** Opening Provided passage block **
A rich presentation of the sensual and scenographic effects created by the legendary architect. For White, every surface was an opportunity, and few opportunities were neglected.

By Samuel G. White, FAIA, LEED AP
October 15, 2020


Editor’s Note: This is an excerpt from “Stanford White in Detail,” published by The Monacelli Press (October 13, 2020), presented here with permission.

 

 

Introduction

 

… If William Rutherford Mead could be remembered for his success in managing personalities, and Charles Follen McKim for his fidelity to solid forms and a severely classical idiom, nothing defines the work of Stanford White as much as his ornament. Few if any architects before or since could employ decorative motifs with such flair, draw on so great a range of ideas, or achieve a density bordering on saturation without losing control. The effects were dazzling, but the designs can be analyzed in more objective terms, starting with the sources of a decorative vocabulary that spanned from historic precedent to the product of a remarkable imagination.
** Closing Provided passage block **
** Opening Information given block **
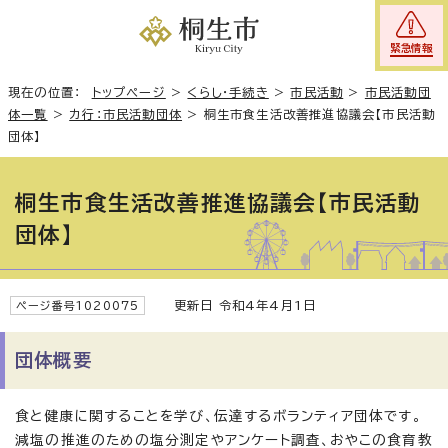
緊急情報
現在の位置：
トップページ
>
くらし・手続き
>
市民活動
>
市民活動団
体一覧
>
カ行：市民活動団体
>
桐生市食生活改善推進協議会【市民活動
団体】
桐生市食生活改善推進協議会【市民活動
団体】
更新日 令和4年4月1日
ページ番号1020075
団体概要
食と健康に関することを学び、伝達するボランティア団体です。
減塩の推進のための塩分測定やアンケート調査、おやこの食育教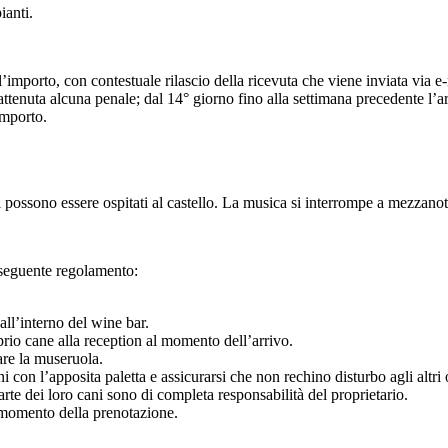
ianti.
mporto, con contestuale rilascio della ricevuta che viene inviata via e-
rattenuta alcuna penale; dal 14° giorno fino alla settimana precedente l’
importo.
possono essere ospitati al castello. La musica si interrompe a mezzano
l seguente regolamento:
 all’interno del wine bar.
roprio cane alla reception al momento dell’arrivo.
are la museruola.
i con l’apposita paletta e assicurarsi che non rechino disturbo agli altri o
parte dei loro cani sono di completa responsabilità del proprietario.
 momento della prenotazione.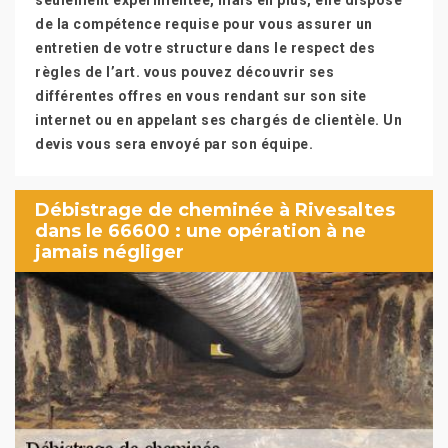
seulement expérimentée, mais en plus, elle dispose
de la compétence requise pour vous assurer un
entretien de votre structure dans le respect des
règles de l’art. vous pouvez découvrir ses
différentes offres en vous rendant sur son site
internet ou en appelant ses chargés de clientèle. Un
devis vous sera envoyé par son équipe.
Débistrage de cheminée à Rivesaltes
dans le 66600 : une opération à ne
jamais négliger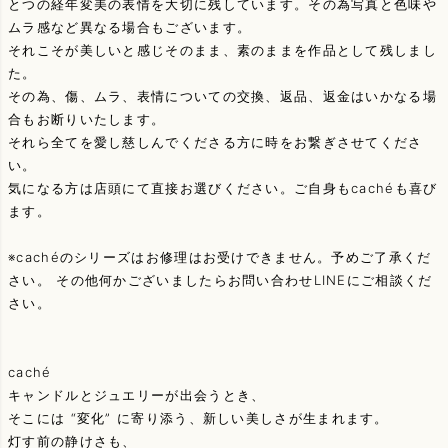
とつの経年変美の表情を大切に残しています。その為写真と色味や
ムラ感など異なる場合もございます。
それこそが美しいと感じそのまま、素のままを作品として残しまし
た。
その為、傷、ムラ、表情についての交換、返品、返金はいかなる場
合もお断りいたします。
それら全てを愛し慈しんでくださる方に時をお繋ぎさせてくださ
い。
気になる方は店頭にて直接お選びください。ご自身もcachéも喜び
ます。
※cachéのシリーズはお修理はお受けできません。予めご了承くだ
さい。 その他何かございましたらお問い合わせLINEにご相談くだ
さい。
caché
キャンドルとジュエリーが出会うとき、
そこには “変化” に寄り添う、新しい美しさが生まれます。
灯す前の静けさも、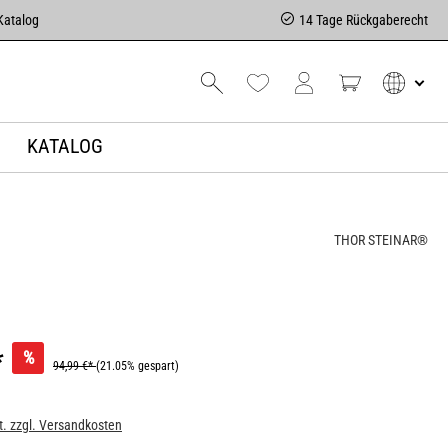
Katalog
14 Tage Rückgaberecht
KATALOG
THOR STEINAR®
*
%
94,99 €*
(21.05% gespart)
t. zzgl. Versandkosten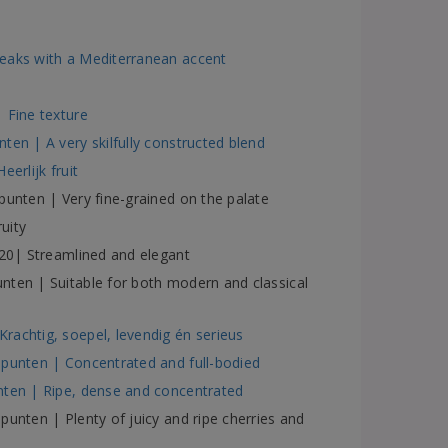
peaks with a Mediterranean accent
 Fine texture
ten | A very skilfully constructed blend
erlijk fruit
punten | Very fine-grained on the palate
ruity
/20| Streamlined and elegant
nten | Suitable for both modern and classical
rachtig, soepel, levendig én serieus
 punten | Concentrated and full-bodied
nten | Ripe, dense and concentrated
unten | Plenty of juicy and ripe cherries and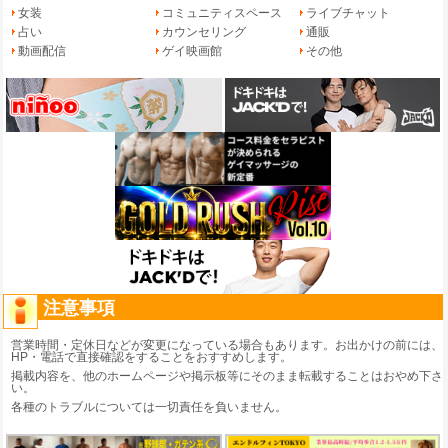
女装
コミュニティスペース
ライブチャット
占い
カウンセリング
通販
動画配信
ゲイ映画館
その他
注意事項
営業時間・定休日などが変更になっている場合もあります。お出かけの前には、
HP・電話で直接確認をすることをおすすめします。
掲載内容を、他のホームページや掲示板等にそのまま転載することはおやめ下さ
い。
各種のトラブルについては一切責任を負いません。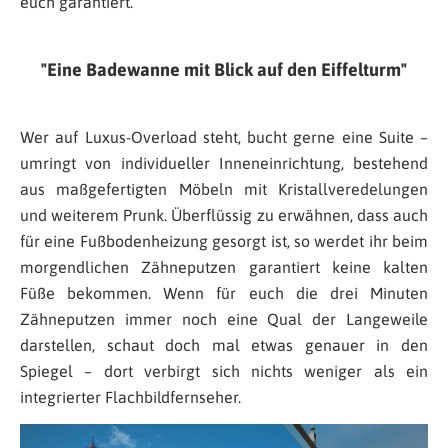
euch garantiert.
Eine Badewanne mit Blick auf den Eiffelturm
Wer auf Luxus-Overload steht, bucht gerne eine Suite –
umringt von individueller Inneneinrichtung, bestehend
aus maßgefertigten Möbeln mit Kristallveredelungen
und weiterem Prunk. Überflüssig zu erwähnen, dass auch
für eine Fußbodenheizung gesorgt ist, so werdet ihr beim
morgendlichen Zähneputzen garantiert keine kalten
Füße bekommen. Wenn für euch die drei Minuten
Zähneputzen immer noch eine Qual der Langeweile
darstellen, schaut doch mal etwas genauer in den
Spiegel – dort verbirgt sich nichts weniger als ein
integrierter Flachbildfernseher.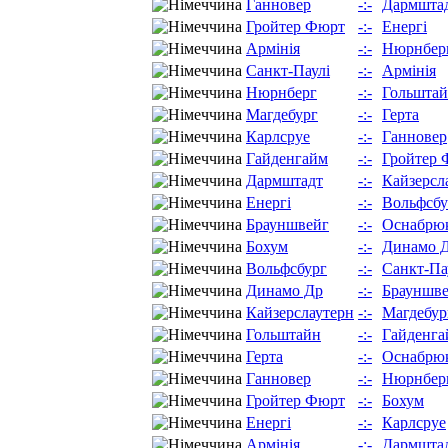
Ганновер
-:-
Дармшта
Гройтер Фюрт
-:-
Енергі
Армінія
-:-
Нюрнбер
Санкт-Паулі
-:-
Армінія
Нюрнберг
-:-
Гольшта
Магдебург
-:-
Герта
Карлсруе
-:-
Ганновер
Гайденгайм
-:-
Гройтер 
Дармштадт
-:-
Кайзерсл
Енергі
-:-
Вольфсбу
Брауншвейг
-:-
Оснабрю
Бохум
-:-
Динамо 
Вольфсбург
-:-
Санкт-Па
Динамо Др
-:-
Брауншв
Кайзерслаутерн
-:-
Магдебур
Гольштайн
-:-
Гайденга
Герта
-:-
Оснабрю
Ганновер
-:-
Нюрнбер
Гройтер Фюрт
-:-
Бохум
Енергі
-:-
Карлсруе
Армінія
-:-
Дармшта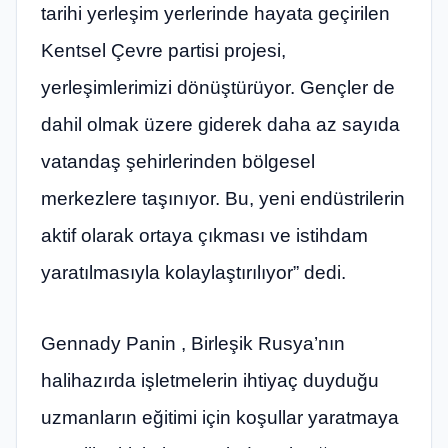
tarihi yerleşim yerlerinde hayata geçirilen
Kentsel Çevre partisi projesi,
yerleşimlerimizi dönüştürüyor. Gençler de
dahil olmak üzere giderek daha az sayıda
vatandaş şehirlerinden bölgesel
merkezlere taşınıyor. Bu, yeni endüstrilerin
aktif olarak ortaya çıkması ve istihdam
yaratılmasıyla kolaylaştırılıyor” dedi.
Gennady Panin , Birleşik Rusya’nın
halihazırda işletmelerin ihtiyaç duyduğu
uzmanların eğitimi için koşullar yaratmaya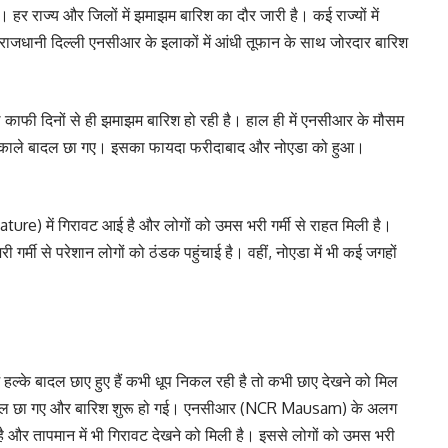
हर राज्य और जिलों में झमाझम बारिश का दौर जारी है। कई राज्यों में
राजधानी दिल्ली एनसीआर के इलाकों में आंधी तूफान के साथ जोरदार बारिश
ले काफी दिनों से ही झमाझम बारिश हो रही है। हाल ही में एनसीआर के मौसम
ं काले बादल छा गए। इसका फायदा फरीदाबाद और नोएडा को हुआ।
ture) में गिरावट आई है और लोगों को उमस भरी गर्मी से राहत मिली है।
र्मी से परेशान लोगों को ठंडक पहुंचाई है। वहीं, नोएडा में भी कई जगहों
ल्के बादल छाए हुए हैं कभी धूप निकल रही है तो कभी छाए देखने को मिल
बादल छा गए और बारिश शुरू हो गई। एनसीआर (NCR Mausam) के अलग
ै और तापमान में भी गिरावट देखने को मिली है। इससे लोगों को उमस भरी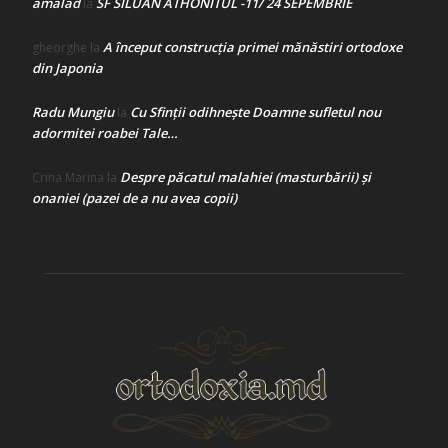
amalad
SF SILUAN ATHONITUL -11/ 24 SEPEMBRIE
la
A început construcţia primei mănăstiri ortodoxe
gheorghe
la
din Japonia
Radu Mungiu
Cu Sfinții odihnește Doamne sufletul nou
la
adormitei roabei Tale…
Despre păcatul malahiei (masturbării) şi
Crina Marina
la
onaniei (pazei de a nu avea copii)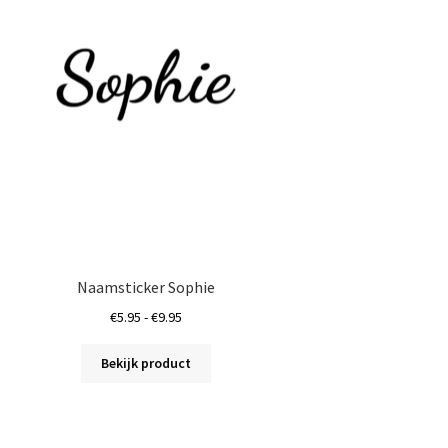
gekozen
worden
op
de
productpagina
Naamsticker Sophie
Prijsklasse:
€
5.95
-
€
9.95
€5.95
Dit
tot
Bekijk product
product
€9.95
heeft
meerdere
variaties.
** Closing Information given block **
▶ Task 1
In the Stanford White excerpt, what could William Rutherford Mead be remembered for?
▶ Task 2
Output the Stanford White excerpt word for word from "By Samuel G." to "here with permission.".

▶ Task answer 1
His success in managing personalities.

▶ Task answer 2
By Samuel G. White, FAIA, LEED AP
October 15, 2020


Editor’s Note: This is an excerpt from “Stanford White in Detail,” published by The Monacelli Press (October 13, 2020), presented here with permission.